■ **SUPPLIED DATA**:
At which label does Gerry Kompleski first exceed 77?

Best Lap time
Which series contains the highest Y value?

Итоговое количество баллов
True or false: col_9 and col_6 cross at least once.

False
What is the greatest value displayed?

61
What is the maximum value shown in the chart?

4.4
---
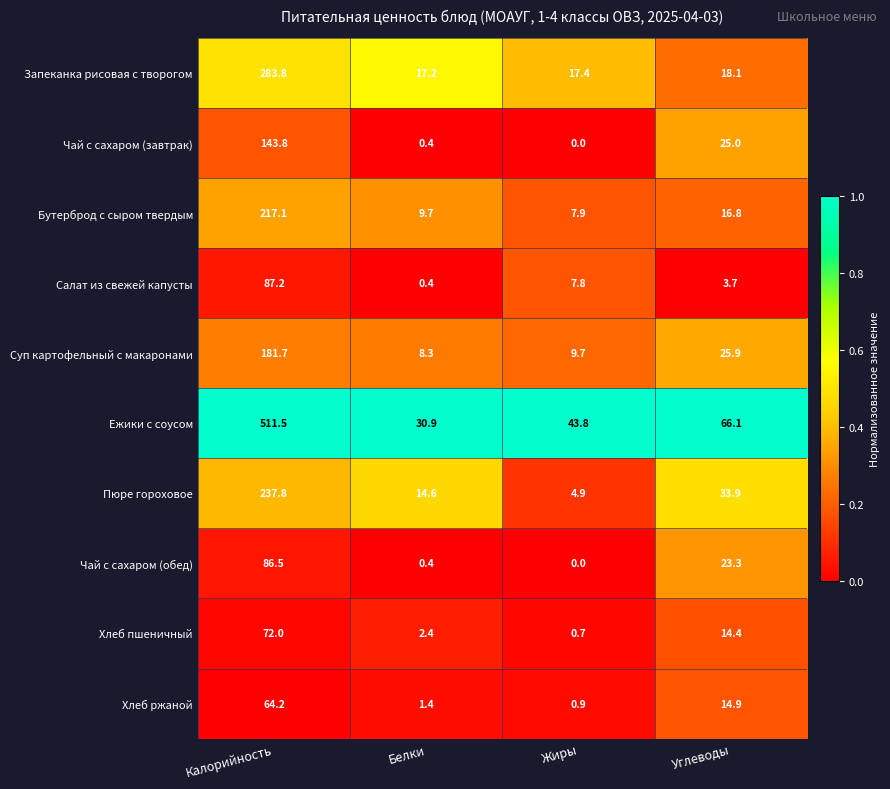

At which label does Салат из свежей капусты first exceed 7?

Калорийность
* * *
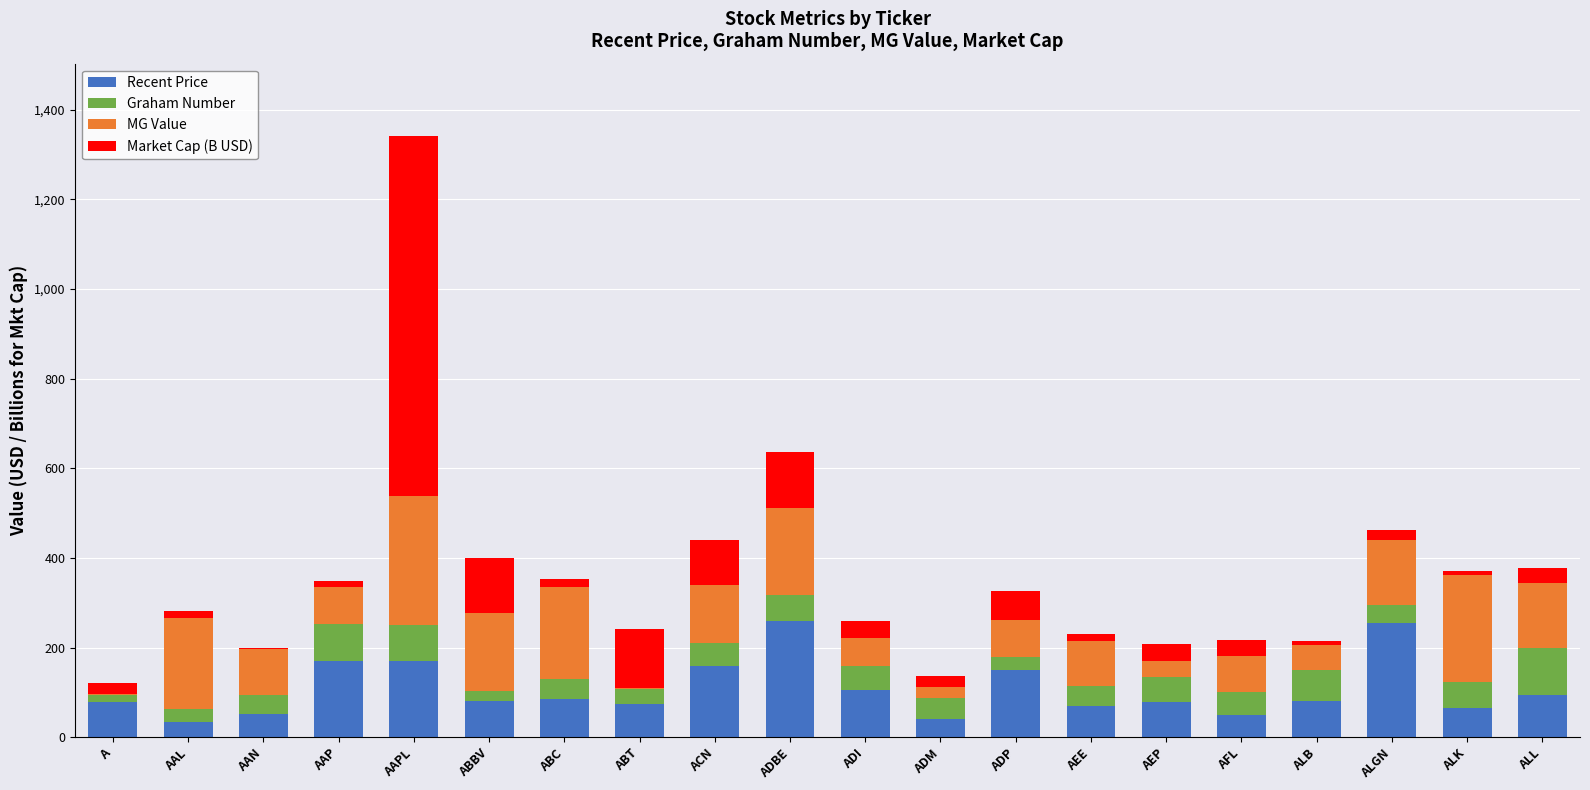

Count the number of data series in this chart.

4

■ **TO DO**: Reproduce verbatim the lines from the one containing "At which label does Gerry" through the one containing "What is the maximum value shown in the chart?", both included.

■ **TASK RESPONSE**:
At which label does Gerry Kompleski first exceed 77?

Best Lap time
Which series contains the highest Y value?

Итоговое количество баллов
True or false: col_9 and col_6 cross at least once.

False
What is the greatest value displayed?

61
What is the maximum value shown in the chart?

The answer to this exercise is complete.